Elliot's parents lived in a custom-built turquoise and white ranch style house at the end of a cul-de-sac up in the hills above the southern part of San Mateo. I liked going up there. The living room had plush, pearl-gray carpet that smelled like it had just been installed and soft cream-colored love seats and a soft cream-colored couch, all with matching end tables and table lamps with three-way bulbs.

The furniture in the living room was centered around a combination television and high-fidelity record player. Sliding glass doors opened onto a redwood deck with a panoramic view—north up past the airport to San Bruno Mountain, south down almost to San Jose and east across the bay to Oakland and Hayward and over the hills to Mt. Diablo. Beyond the deck there was a path of flagstones leading over to some jasmine bushes and a Cost-Plus waterfall. The kitchen was built around a gigantic two-door refrigerator full of all sorts of things I'd never seen outside a grocery store.

My own parents, by way of contrast, had bought a house in San Mateo Village, like I may have mentioned, down in the flatlands by the bay, with the same floor plan as all the other houses in the flatlands; the same hard grass yards, with short, newly planted trees. Instead of carpet, we had rugs. Nothing matched. Nothing was new. And the only remarkable thing in the refrigerator was maybe a bowl of browned potatoes left over from one of my mother's pot roasts. There was nothing in the world my father liked better for breakfast than leftover potatoes from one of my mother's pot roasts, sliced razor thin and fried in sizzling bacon grease along with his eggs—two, sunny-side up. I adore my dad. He's dead. As I've said.

The other thing I liked about going up to Elliot's house was his mother. She used to get a kick out of wearing skimpy clothes around the house. There was this one sheer white silk robe I remember in particular, with a sash she always had trouble keeping tied when she answered the door.

They had a mat on the front porch with the word WELCOME spelled out in pieces of pink rubber held together with short lengths of wire, and there was a brass doorknocker on the door with the name "FELTON" etched into it. The doorknocker was actually a doorbell disguised as a doorknocker. When you picked it up and pushed it back down, it was supposed to go "Ding...dong!" But there was something wrong with the dong. It sounded like it had a piece of broken Popsicle stick stuck down inside it. The ding was okay, but the dong just went "thunk."

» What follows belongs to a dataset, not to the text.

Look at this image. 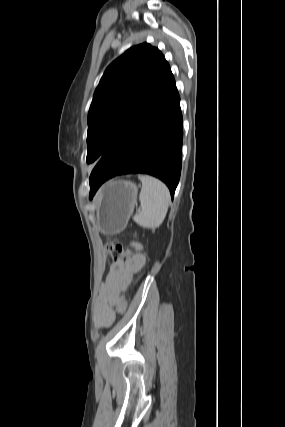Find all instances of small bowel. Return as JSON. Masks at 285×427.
Instances as JSON below:
<instances>
[{"mask_svg":"<svg viewBox=\"0 0 285 427\" xmlns=\"http://www.w3.org/2000/svg\"><path fill=\"white\" fill-rule=\"evenodd\" d=\"M137 252L126 260L114 261L105 282L101 284L95 302V321L99 328L110 326L114 320L113 306L118 302L121 291L129 283L132 273L142 269L146 263L141 246L135 244Z\"/></svg>","mask_w":285,"mask_h":427,"instance_id":"obj_1","label":"small bowel"}]
</instances>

I rang the bell, "Ding...thunk," wiped my feet on the welcome mat, and waited breathlessly for his mother to come to the door. Elliot never answered the door himself. His mother always did. I think it might have been some sort of deal they had. I heard her fumbling with the dead bolt. Moths fluttered around my heart like it was a three-way light bulb. The door opened a crack and I saw one beguiling green eye peeking out at me. She unhooked the chain and pulled the door wide open with a big whoosh, and the vacuum created by the door opening sheathed her thighs and the nipples of her breasts in sheer white silk for a second. When I looked up, she was looking at me with her head cocked, like she knew exactly the effect she was having on me. I melted. I couldn't help but melt.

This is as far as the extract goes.